Excerpted records:

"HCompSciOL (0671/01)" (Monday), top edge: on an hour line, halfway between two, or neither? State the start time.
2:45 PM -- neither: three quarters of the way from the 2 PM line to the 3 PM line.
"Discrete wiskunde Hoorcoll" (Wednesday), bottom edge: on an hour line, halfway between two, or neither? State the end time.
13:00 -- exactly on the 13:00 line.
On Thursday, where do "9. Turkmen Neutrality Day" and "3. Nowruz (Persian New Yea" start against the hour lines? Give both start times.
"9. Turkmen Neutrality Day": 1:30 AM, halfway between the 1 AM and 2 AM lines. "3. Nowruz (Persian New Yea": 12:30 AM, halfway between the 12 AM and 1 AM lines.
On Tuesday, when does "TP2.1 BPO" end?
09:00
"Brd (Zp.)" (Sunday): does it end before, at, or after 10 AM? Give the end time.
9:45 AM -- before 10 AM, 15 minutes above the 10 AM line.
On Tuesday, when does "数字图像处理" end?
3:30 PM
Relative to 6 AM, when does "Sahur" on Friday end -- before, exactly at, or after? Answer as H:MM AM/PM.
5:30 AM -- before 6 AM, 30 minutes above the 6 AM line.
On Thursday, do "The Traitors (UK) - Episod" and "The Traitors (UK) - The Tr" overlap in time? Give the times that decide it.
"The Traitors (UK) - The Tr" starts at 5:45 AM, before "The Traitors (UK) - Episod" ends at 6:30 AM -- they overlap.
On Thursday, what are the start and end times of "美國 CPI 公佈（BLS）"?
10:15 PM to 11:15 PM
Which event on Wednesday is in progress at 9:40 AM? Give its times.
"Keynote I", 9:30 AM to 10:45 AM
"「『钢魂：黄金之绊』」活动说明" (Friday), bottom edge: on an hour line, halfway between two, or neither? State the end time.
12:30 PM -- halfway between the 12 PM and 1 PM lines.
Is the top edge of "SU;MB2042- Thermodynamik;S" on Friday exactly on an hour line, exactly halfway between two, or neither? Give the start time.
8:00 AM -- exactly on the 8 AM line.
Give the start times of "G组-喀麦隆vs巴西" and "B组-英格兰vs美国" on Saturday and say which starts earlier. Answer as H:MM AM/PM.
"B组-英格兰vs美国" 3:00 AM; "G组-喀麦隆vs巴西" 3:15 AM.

Short task: Begin at the line that contains "On Thursday, what" and stop after the last line of the records. Rewrite those lines as a numbered list, leaving out any blank lines.

Output for this exercise:
1. On Thursday, what are the start and end times of "美國 CPI 公佈（BLS）"?
2. 10:15 PM to 11:15 PM
3. Which event on Wednesday is in progress at 9:40 AM? Give its times.
4. "Keynote I", 9:30 AM to 10:45 AM
5. "「『钢魂：黄金之绊』」活动说明" (Friday), bottom edge: on an hour line, halfway between two, or neither? State the end time.
6. 12:30 PM -- halfway between the 12 PM and 1 PM lines.
7. Is the top edge of "SU;MB2042- Thermodynamik;S" on Friday exactly on an hour line, exactly halfway between two, or neither? Give the start time.
8. 8:00 AM -- exactly on the 8 AM line.
9. Give the start times of "G组-喀麦隆vs巴西" and "B组-英格兰vs美国" on Saturday and say which starts earlier. Answer as H:MM AM/PM.
10. "B组-英格兰vs美国" 3:00 AM; "G组-喀麦隆vs巴西" 3:15 AM.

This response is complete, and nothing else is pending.